# [Quoted passage]
Studies in the Laws of Nature’s God

by Gerald R. Thompson


In the preceding studies we examined a number of possible legal inferences which may be derived from a reading of the Bible. In this study, we will look into the general use of the Bible as a basis for deriving substantive rules of law. This inquiry will consider whether the Bible is exclusively a religious book which speaks solely to spiritual matters, or whether the Bible also speaks to temporal legal matters and may be regarded as a legal text to that extent.

As the preceding studies of jurisdictional law indicate, the rules of morality and religion can be legally distinguished from the rules of individual conduct which human institutions can enforce. One of the benefits of jurisdictional law is that it lays the foundation for true religious and intellectual freedom. Another great benefit is that an examination of lonang can be focused on either religious or civil law. Thus, this series of studies makes no attempt to examine the laws of internal governance of the Church, regulations of redemption and worship, or to detail the laws of religious faith and doctrine. These things are capable of being done from a legal perspective, but they are not for any reason necessarily involved in an examination of lonang.

(Entries from a dataset)
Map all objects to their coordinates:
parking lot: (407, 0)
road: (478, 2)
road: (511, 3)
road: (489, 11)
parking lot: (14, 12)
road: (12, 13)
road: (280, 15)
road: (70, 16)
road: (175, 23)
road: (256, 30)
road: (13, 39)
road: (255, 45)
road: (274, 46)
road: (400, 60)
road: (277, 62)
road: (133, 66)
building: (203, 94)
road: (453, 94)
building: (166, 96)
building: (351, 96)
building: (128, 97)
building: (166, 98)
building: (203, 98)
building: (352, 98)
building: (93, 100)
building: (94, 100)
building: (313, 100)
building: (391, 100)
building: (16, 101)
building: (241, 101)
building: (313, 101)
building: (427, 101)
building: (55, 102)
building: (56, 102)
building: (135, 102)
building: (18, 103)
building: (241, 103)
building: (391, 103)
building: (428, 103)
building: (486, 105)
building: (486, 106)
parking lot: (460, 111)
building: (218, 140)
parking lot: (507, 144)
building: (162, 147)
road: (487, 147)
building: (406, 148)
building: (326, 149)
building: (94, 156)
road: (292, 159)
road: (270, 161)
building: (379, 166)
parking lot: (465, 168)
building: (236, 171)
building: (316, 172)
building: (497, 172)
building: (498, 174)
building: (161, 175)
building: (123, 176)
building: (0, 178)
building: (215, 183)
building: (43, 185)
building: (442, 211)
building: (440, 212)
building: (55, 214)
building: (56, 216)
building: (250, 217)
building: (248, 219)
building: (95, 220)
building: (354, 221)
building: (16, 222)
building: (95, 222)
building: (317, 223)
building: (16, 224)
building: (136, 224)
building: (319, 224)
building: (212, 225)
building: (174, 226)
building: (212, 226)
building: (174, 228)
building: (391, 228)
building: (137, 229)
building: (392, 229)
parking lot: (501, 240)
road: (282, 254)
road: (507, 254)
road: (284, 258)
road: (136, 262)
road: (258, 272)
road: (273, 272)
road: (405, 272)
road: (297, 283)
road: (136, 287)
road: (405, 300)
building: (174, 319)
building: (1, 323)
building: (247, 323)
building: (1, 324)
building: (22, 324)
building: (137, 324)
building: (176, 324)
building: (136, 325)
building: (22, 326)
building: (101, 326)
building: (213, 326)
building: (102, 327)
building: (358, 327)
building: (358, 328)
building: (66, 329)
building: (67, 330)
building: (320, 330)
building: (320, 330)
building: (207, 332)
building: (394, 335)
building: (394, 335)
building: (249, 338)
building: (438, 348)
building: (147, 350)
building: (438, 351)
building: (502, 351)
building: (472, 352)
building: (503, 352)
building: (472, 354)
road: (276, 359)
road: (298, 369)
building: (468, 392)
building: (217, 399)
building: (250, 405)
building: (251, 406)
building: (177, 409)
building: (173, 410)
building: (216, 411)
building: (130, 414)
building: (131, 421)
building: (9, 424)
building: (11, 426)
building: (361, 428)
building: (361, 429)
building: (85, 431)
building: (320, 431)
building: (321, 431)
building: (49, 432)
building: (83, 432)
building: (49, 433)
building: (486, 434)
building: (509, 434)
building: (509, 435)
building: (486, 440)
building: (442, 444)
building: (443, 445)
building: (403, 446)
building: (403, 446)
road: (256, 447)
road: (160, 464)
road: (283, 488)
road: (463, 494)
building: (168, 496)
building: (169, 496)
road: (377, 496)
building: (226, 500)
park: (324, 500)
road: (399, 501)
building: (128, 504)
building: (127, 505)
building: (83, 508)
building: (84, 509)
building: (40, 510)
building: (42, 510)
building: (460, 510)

# [Exercise instructions]
1 - Translate this sentence from the passage on the Bible and law into Spanish: "One of the benefits of jurisdictional law is that it lays the foundation for true religious and intellectual freedom."
2 - Swap "inquiry" for "investigation" and write out the passage on the Bible and law starting with "by Gerald R." and going on through "to that extent.".
3 - Carry on the passage on the Bible and law from the point where it stops.
These entries were drawn from a separate source.

# [Outputs for the tasks]
1 - Uno de los beneficios del derecho jurisdiccional es que sienta las bases para una verdadera libertad religiosa e intelectual.

2 -
by Gerald R. Thompson


In the preceding studies we examined a number of possible legal inferences which may be derived from a reading of the Bible. In this study, we will look into the general use of the Bible as a basis for deriving substantive rules of law. This investigation will consider whether the Bible is exclusively a religious book which speaks solely to spiritual matters, or whether the Bible also speaks to temporal legal matters and may be regarded as a legal text to that extent.

3 -
Matters of religion are simply one aspect of the whole field of biblical law, not its foundation or point of origin. Consequently, there is no basis for concluding that all law from a biblical perspective is necessarily religiously grounded, that it is more religious than any other legal philosophy, or dependent upon religious belief.

What are religious ideas anyway? Is the concept of a creator necessarily a religious idea? Is the idea of the law of nature religious? Is the Declaration of Independence a religious document, and is that the way the founders would have understood it? How could the framers have prohibited religious oaths as a test of civil office, yet affirm Divine Providence in our national charter?


One place to start in examining the question of whether the Bible is necessarily religious in all matters to which it speaks is to ask whether God always acts in a religious capacity.

It is common to refer to God as a Trinity, but in fact, there is more than one trinitarian concept of God. The most familiar, perhaps, is that of God as Father, Son and Holy Spirit. Another familiar trinity is that of Jesus alone, referring to His roles as Prophet, Priest and King.

Another historically understood trinity concerning God is that He is the great Creator, Sustainer and Redeemer of mankind. It is these latter attributes that are relevant to an understanding of the distinction between laws of the Bible directed toward redemption (religion) and those of creation (civil application).

In other words, if we can understand that God Himself sometimes acts in a manner which is non-religious, then perhaps some of His revealed Word, and some of His laws, are non-religious. If God is sovereign over all areas of life equally, then either everything in life is inherently religious (at which point the term “religious” loses any descriptive value), or God must relate to some areas of life in a non-religious way.


1.   Read Gen. 1:1 and Col. 1:16.

  1. Can anyone be religiously redeemed merely by acknowledging God as Creator?
  2. In what sense, if any, can the creation of the world be regarded a religious act?

2.   Read Job 34:14-15 and Col. 1:17.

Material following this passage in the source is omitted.